- [EXCERPTED PASSAGE]
Mocking nested objects with mockito

Yes, I know its a code smell. But I live in the real world, and sometimes you need to mock nested objects. This is a scenario like:

when(a.b.c.d).thenReturn(e)

The usual pattern here is to create a mock for each object and return the previous mock:

val a = mock[A]
val b = mock[B]
val c = mock[C]
val d = mock[D]

when(a.b).thenReturn(b)
when(b.c).thenReturn(c)
when(c.d).thenReturn(d)

But again, in the real world the signatures are longer, the types are nastier, and its never quite so clean. I figured I’d sit down and solve this for myself once and for all and came up with:

import org.junit.runner.RunWith
import org.mockito.Mockito
import org.scalatest.junit.JUnitRunner
import org.scalatest.{FlatSpec, Matchers}

@RunWith(classOf[JUnitRunner])
class Tests extends FlatSpec with Matchers {
  "Mockito" should "proxy nested objects" in {
    val parent = Mocks.mock[Parent]

    Mockito.when(
      parent.
        mock(_.getChild1).
        mock(_.getChild2).
        mock(_.getChild3).
        value.doWork()
    ).thenReturn(3)

    parent.value.getChild1.getChild2.getChild3.doWork() shouldEqual 3
  }
}

class Child3 {
  def doWork(): Int = 0
}

class Child2 {
  def getChild3: Child3 = new Child3
}

class Child1 {
  def getChild2: Child2 = new Child2
}

class Parent {
  def getChild1: Child1 = new Child1
}

As you can see in the full test we can create some mocks object, and reference the call chain via extractor methods.

- [EXERCISE DATA]
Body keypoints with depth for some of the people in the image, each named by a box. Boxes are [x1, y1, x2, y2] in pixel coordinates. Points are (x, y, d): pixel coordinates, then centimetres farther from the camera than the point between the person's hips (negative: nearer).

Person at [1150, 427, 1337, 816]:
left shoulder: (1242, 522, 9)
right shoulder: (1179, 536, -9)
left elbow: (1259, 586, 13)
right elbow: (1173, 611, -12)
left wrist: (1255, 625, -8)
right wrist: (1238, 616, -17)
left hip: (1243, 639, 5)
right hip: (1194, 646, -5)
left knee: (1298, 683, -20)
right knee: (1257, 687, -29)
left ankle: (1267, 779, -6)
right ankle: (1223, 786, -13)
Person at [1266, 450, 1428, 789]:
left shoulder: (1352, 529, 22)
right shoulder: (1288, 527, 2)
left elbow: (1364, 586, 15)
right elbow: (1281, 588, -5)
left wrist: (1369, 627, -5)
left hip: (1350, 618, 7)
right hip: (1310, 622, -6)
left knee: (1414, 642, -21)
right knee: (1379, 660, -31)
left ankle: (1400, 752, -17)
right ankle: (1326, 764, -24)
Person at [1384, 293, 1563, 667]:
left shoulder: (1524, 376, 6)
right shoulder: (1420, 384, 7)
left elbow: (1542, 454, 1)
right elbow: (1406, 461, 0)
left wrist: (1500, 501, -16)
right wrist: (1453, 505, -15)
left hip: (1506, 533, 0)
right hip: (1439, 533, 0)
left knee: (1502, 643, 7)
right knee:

- [EXERCISE] From the post on mocking nested objects with Mockito, reproduce word for word everything from "when(a.b.c.d).thenReturn(e)" down to "when(c.d).thenReturn(d)".

- [RESPONSE TO THIS TASK]
when(a.b.c.d).thenReturn(e)

The usual pattern here is to create a mock for each object and return the previous mock:

val a = mock[A]
val b = mock[B]
val c = mock[C]
val d = mock[D]

when(a.b).thenReturn(b)
when(b.c).thenReturn(c)
when(c.d).thenReturn(d)